THERE ARE JUST SO MANY THINGS.

When I have a drink, even just one, my mood and thought patterns and decision-making ability will be adversely affected for at least three days. My partner and I are more likely to fight, and that fight is more likely to not go well.

(This is a little less likely to happen in the first half of my cycle and almost certain to happen in the second half of my cycle, which I find fascinating.)

Essentially, alcohol fucks with my health - mental, physical, and emotional - and it does my life zero favors. Except when I’m dancing in the back of a car in San Francisco on the way to a birthday dinner in that sweet moment of buzz hours before the repercussions begin.
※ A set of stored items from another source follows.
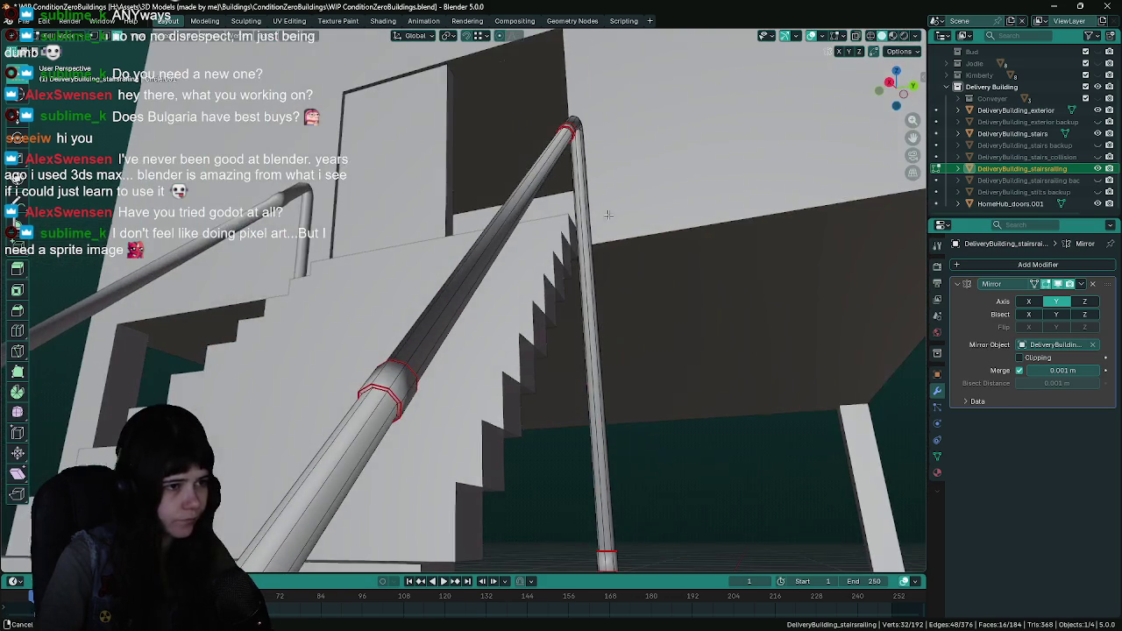
{"action": "right_click", "coordinate": [397, 387]}
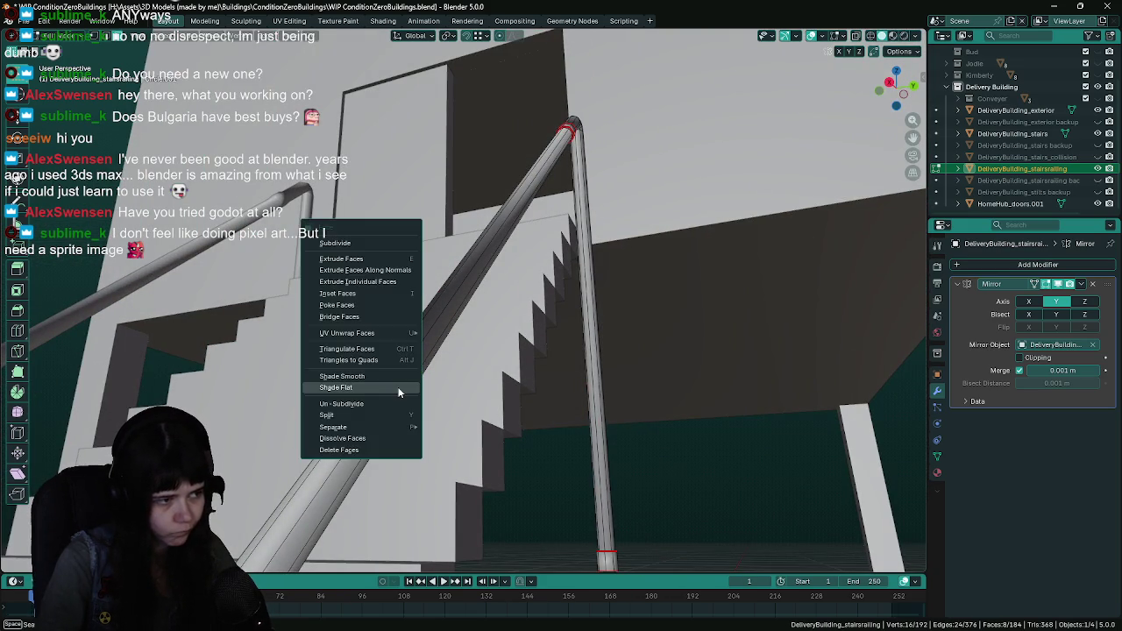
{"action": "scroll", "coordinate": [601, 290], "scroll_direction": "down", "scroll_amount": 3}
{"action": "mouse_move", "coordinate": [606, 291]}
{"action": "left_mouse_down"}
{"action": "mouse_move", "coordinate": [468, 355]}
{"action": "mouse_move", "coordinate": [488, 380]}
{"action": "mouse_move", "coordinate": [683, 397]}
{"action": "left_mouse_up"}
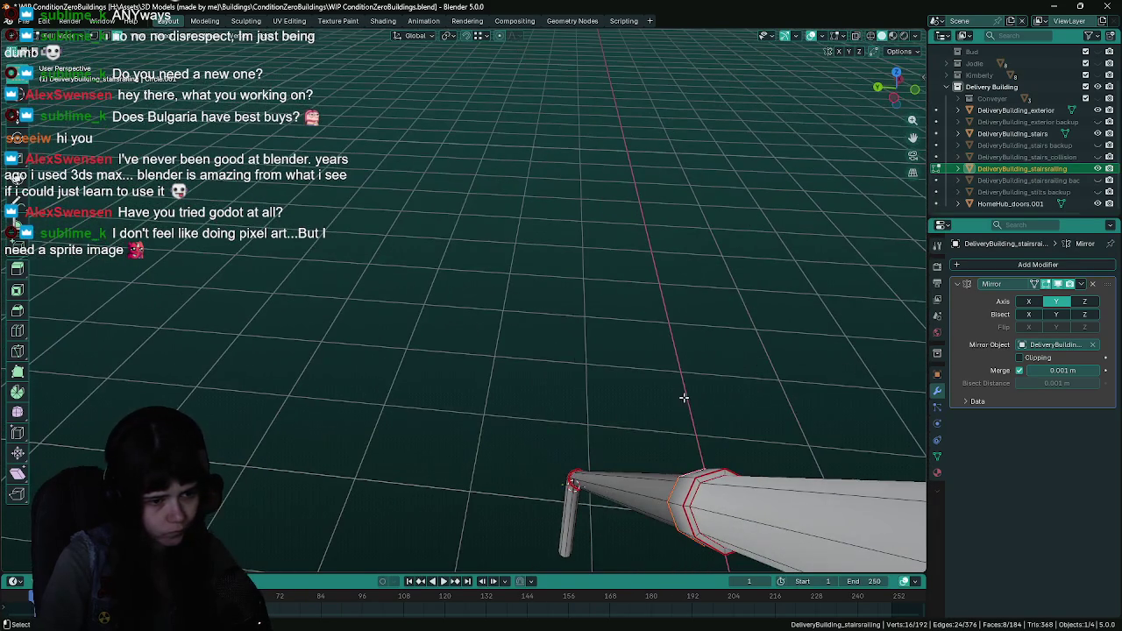
{"action": "right_click", "coordinate": [699, 479]}
{"action": "mouse_move", "coordinate": [699, 479]}
{"action": "left_mouse_down"}
{"action": "mouse_move", "coordinate": [746, 199]}
{"action": "mouse_move", "coordinate": [597, 311]}
{"action": "mouse_move", "coordinate": [596, 449]}
{"action": "mouse_move", "coordinate": [608, 406]}
{"action": "mouse_move", "coordinate": [509, 453]}
{"action": "mouse_move", "coordinate": [427, 474]}
{"action": "mouse_move", "coordinate": [548, 425]}
{"action": "mouse_move", "coordinate": [526, 263]}
{"action": "mouse_move", "coordinate": [535, 207]}
{"action": "mouse_move", "coordinate": [578, 290]}
{"action": "mouse_move", "coordinate": [583, 235]}
{"action": "left_mouse_up"}
{"action": "scroll", "coordinate": [702, 228], "scroll_direction": "up", "scroll_amount": 5}
{"action": "right_click", "coordinate": [590, 448]}
{"action": "right_click", "coordinate": [443, 454]}
{"action": "left_click", "coordinate": [442, 455]}
Flat-shade the lower collar ring and the remaining rail ring
{"action": "scroll", "coordinate": [589, 210], "scroll_direction": "up", "scroll_amount": 3}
That’s the moment people drink for and, yes, it is fun.

Alcohol is a coping mechanism, pure and simple, in a world where coping is far more available than real healing.

If I have any mission in life, helping the shift from coping to healing is probably it. But I’m still trying to get my own house in order, healing my own shit and doing the healing for my family that has apparently been assigned to me and trying not to make too many messes in the meantime. Maybe the only way I can help the world in this is by helping myself.

If you’ve been wondering why you seem to have a lot of trauma and you’re not sure why, you aren’t alone. If you’ve been noticing that alcohol fucks with your week or your life, that you’re not alone.

If you’re keeping an eagle eye on your substances because things go way south when you don’t, fist bump. If you’re healing things from your family, fist bump. If you’re healing your own things, fist bump.

If you’re excited for the moment when coping shifts to healing shifts to thriving… me too, friend.